林知退迷迷糊糊被小孩子的吵闹声吵醒,他睁开眼睛,又闭上,缓了一会儿才稍微找回些意识,翻了个身揉眼睛。

    也不知是不是那朱砂的原因,昨晚他确实睡得很好,一夜无梦,连程见初什么时候回去的都不知道。门派里的小孩子们很早就起来练功,在外面吧嗒吧嗒来回跑,林知退听见他们很兴奋地说:“少主和少主夫人打起来啦!”

    林知退挠挠肚子,慢吞吞地想,谁跟谁打起来了——?

    他猛地睁开眼睛,披散着头发爬起来。少主夫人?啊,那不就是徐瑾之吗,他俩怎么能打起来?

    林知退起身跑去院子里,打了水洗脸,然后又跑回屋中,费劲巴拉地把头发束起来。他听见小孩子们都跑远了,心里也急起来,快些收拾好,就也分着跑了出去。

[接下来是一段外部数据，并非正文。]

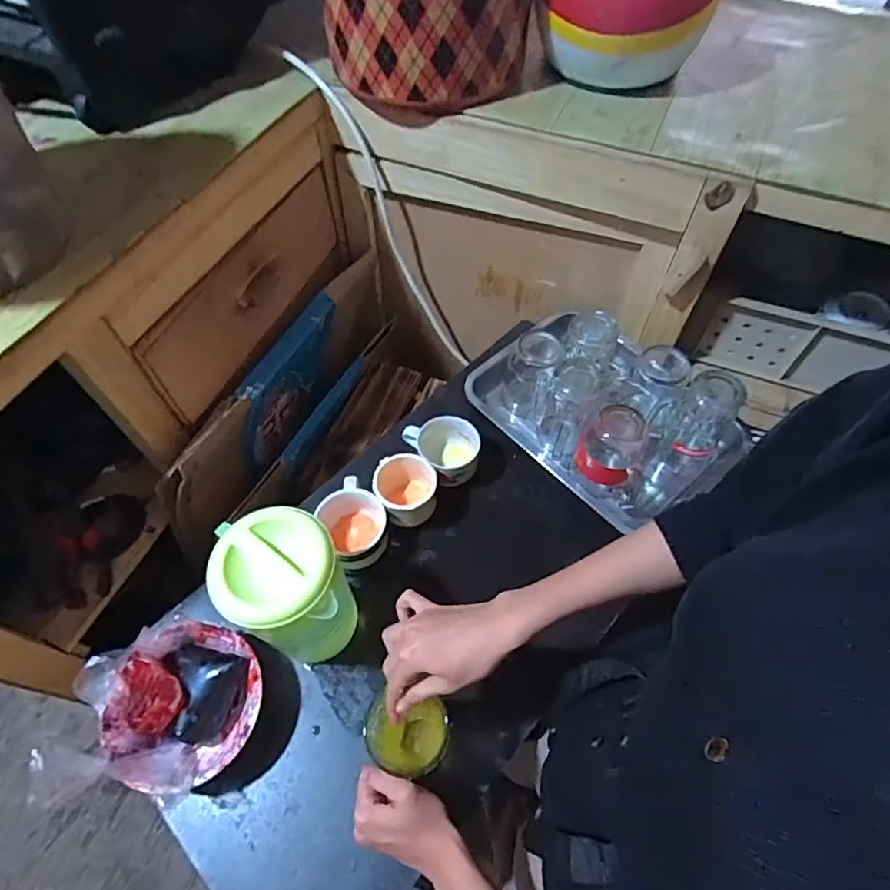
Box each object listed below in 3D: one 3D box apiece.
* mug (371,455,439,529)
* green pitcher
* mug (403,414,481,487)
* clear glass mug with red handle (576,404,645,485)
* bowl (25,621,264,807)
[{"bbox_3d":[-0.050,0.059,0.687,0.076,0.069,0.082,9,59,6],"label":"mug"},{"bbox_3d":[-0.154,0.159,0.551,0.105,0.201,0.100,0,59,0],"label":"green pitcher"},{"bbox_3d":[-0.005,0.012,0.722,0.099,0.073,0.082,7,59,5],"label":"mug"},{"bbox_3d":[0.211,0.000,0.687,0.072,0.091,0.061,24,62,14],"label":"clear glass mug with red handle"},{"bbox_3d":[-0.279,0.264,0.544,0.172,0.096,0.149,-5,59,-3],"label":"bowl"}]

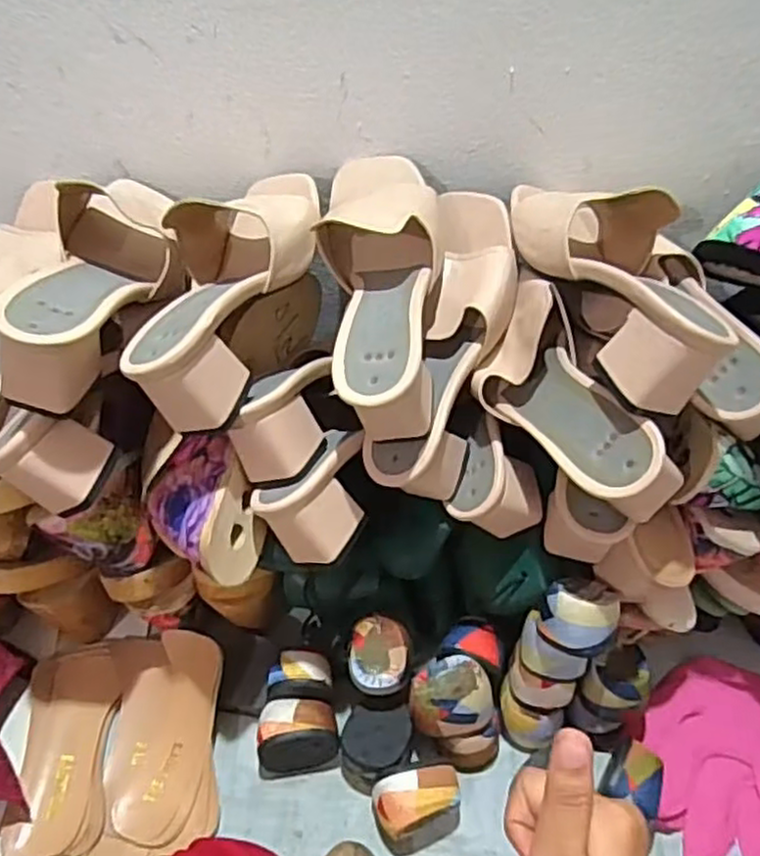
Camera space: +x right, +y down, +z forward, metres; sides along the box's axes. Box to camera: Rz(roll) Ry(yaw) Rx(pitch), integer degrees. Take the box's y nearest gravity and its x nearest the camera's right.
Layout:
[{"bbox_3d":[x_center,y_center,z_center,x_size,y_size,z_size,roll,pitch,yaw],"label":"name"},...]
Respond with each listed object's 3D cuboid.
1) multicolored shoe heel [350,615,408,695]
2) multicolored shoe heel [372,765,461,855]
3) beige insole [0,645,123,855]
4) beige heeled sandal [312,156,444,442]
[{"bbox_3d":[0.000,0.180,0.562,0.045,0.029,0.055,2,65,3],"label":"multicolored shoe heel"},{"bbox_3d":[0.029,0.273,0.517,0.064,0.047,0.040,-10,44,-11],"label":"multicolored shoe heel"},{"bbox_3d":[-0.244,0.244,0.556,0.064,0.019,0.169,-5,43,-5],"label":"beige insole"},{"bbox_3d":[0.002,-0.109,0.509,0.088,0.089,0.237,-1,58,-1],"label":"beige heeled sandal"}]

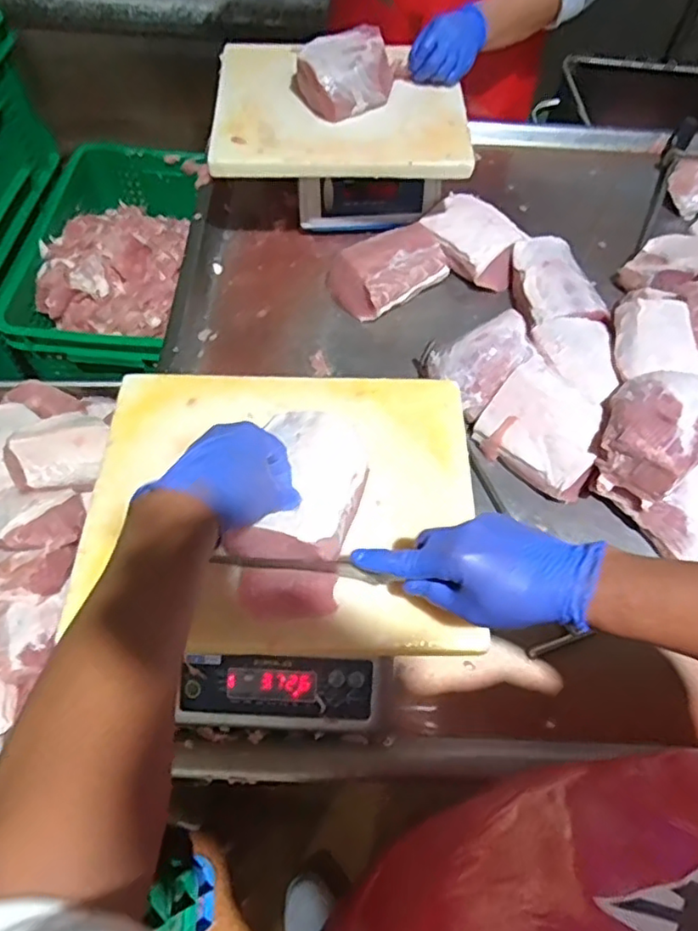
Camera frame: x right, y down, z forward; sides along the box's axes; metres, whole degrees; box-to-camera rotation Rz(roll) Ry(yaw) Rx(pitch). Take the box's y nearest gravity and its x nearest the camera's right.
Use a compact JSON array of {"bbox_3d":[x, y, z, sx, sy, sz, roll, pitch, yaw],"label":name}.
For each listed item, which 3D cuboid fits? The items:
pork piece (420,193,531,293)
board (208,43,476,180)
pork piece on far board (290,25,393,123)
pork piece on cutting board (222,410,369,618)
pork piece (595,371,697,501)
[{"bbox_3d":[0.199,-0.354,0.986,0.113,0.077,0.173,-33,65,-20],"label":"pork piece"},{"bbox_3d":[-0.012,-0.537,0.926,0.372,0.026,0.292,1,63,-1],"label":"board"},{"bbox_3d":[-0.012,-0.580,0.900,0.119,0.074,0.120,-30,64,-19],"label":"pork piece on far board"},{"bbox_3d":[-0.042,0.035,0.557,0.097,0.047,0.188,12,67,5],"label":"pork piece on cutting board"},{"bbox_3d":[0.371,-0.049,0.739,0.117,0.065,0.164,32,62,16],"label":"pork piece"}]

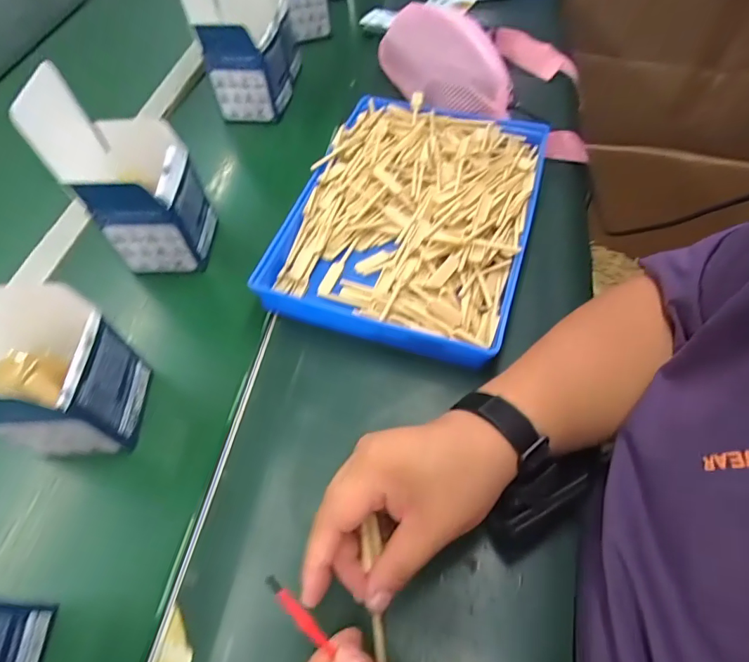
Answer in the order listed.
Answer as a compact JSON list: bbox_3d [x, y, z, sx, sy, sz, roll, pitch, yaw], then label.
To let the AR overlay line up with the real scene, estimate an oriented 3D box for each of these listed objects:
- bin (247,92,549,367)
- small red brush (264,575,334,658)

    还没到前院,他就隐约听见了打斗声。林知退加快了脚步,紧接着一转角,他就看见段行正慢吞吞地往南边走。

    “段,段大哥!”林知退马上喊他,快步追上去,“——段大哥!”

    段行停下了脚步,回身看他,面上浮起了浅浅的笑,“啊,林少爷。”

    林知退脸红红的,也顾不得礼数,急急忙忙地说:“段大哥,我听他们在喊,初一和徐少爷打起来了。”

    “嗯,我们瞧瞧去。”段行欠了欠身,要林知退走到自己身边来,“早上两个人说是一起去送朋友了,怎么这还没一会儿,就打起来了?”

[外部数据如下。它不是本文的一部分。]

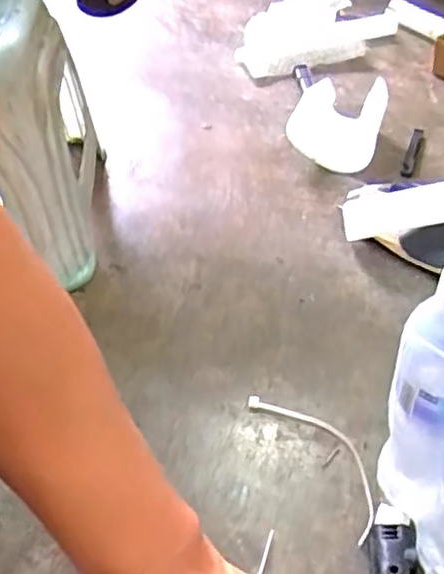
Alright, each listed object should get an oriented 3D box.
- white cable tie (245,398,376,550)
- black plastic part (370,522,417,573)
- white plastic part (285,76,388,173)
[{"bbox_3d":[0.078,0.127,0.515,0.049,0.006,0.144,-24,48,-23],"label":"white cable tie"},{"bbox_3d":[0.116,0.181,0.452,0.028,0.019,0.041,4,44,4],"label":"black plastic part"},{"bbox_3d":[0.142,-0.205,0.838,0.111,0.045,0.140,12,45,13],"label":"white plastic part"}]

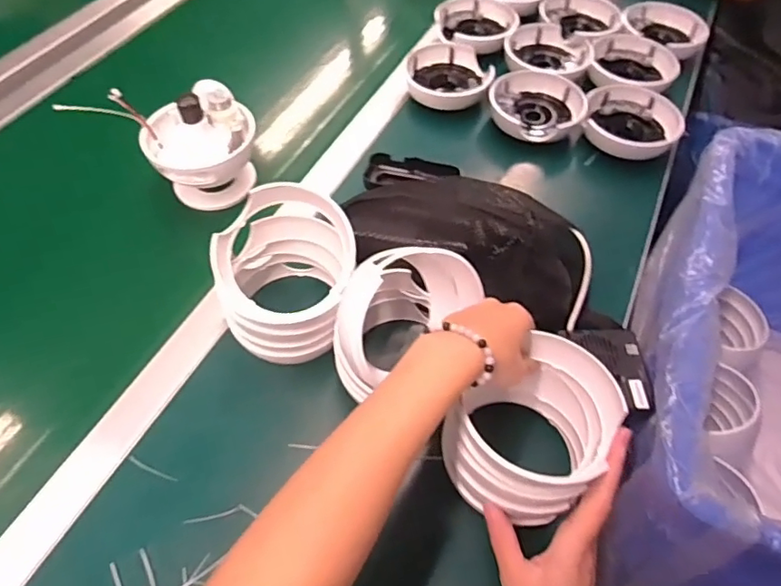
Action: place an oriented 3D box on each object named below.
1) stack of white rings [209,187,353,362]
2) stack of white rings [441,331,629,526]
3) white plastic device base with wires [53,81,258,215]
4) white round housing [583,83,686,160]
[{"bbox_3d":[-0.092,-0.015,0.485,0.118,0.111,0.116,32,60,20],"label":"stack of white rings"},{"bbox_3d":[0.102,0.108,0.423,0.108,0.093,0.123,30,59,19],"label":"stack of white rings"},{"bbox_3d":[-0.229,-0.166,0.612,0.144,0.124,0.110,21,56,13],"label":"white plastic device base with wires"},{"bbox_3d":[0.303,-0.217,0.693,0.114,0.039,0.114,1,54,-1],"label":"white round housing"}]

    林知退快步跟上他,“对啊,他们俩就不能单独呆着……”

    不知为什么,原本林知退有些担心那两个人受伤的,但见段行这样从容安缓,他胸中的躁动也顿时平息了大半。可能对习武之人来说,互相切磋也都是常事了吧?只要不伤及性命,就算是身上添几道伤,也全然不放在心上。

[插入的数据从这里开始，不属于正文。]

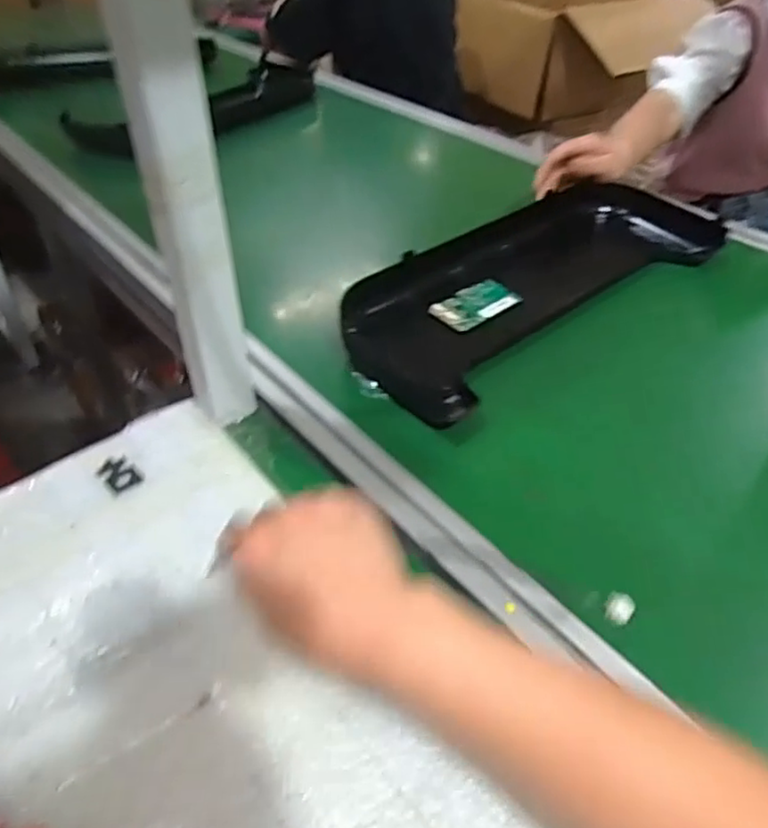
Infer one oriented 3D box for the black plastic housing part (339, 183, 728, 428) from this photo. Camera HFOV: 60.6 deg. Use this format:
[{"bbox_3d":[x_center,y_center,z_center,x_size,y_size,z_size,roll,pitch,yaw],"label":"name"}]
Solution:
[{"bbox_3d":[0.167,-0.154,0.735,0.481,0.063,0.196,-30,50,-30],"label":"black plastic housing part"}]

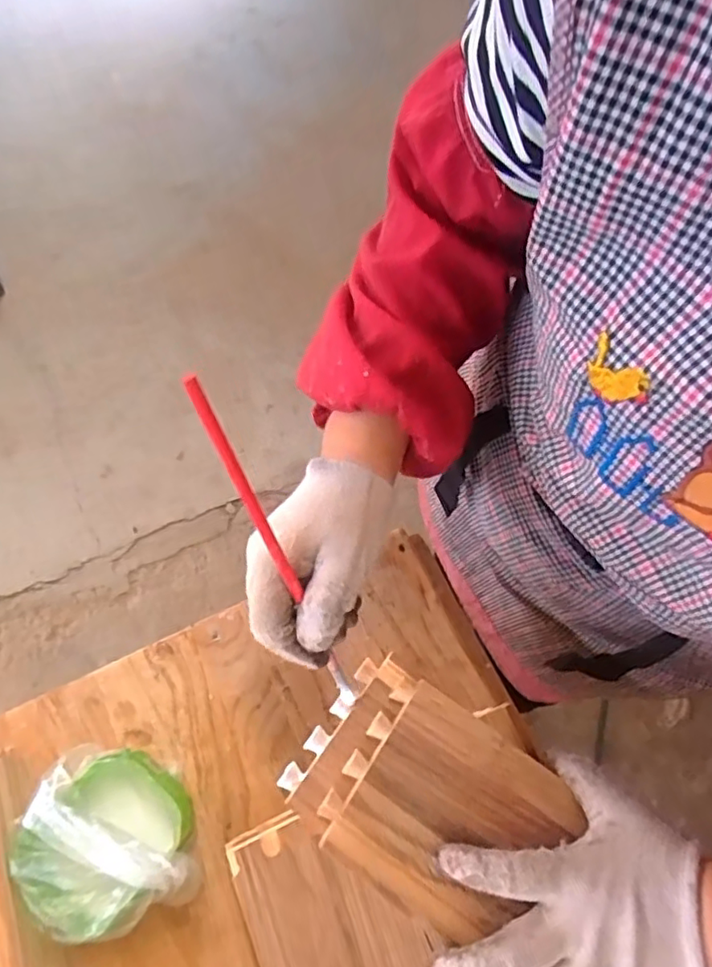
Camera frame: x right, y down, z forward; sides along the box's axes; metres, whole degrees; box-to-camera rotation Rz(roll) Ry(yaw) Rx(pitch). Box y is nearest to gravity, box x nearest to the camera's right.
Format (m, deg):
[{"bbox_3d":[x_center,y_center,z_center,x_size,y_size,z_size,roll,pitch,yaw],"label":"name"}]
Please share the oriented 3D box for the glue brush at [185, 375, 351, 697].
[{"bbox_3d":[-0.039,0.049,0.334,0.007,0.246,0.009,-30,35,-14],"label":"glue brush"}]

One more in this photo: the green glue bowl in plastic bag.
[{"bbox_3d":[-0.158,0.228,0.401,0.096,0.087,0.115,-25,64,-8],"label":"green glue bowl in plastic bag"}]

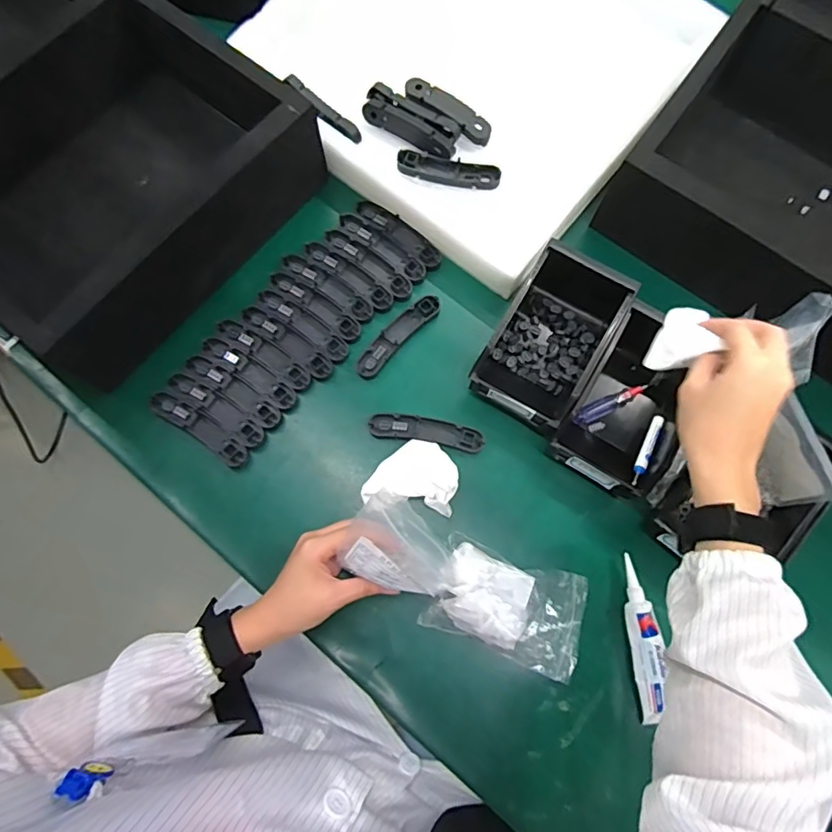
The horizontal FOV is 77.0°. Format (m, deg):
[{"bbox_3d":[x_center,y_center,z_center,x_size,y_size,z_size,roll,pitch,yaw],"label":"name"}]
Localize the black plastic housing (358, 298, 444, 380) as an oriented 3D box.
[{"bbox_3d":[-0.022,-0.091,0.588,0.029,0.016,0.118,44,79,10],"label":"black plastic housing"}]

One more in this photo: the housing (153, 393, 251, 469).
[{"bbox_3d":[-0.228,0.014,0.556,0.119,0.013,0.025,33,77,8],"label":"housing"}]

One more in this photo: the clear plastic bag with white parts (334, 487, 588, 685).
[{"bbox_3d":[0.048,0.158,0.482,0.233,0.077,0.089,28,76,-15],"label":"clear plastic bag with white parts"}]

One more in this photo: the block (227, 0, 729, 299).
[{"bbox_3d":[0.085,-0.463,0.658,0.456,0.053,0.500,38,78,9],"label":"block"}]

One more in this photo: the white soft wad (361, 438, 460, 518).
[{"bbox_3d":[-0.003,0.058,0.539,0.091,0.028,0.070,11,75,2],"label":"white soft wad"}]

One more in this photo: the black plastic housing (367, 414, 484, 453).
[{"bbox_3d":[0.011,0.016,0.559,0.120,0.010,0.027,9,75,2],"label":"black plastic housing"}]

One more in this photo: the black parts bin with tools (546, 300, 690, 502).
[{"bbox_3d":[0.217,-0.011,0.543,0.107,0.087,0.175,32,77,8],"label":"black parts bin with tools"}]

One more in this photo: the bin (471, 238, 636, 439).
[{"bbox_3d":[0.145,-0.086,0.555,0.101,0.068,0.186,31,77,7],"label":"bin"}]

    想到这里,林知退就也跟着放缓脚步,不然显得自己太着急了。他走在段行身边,只觉这人周身沉静内敛,自己的心也渐渐被安抚下来,不像方才那样惴惴了。

    他们又向前走了一段,那边的打斗声大了些。徐瑾之的声音紧接着传来:“程少主,你这样收着打是什么意思?花拳绣腿,看了让人笑话。”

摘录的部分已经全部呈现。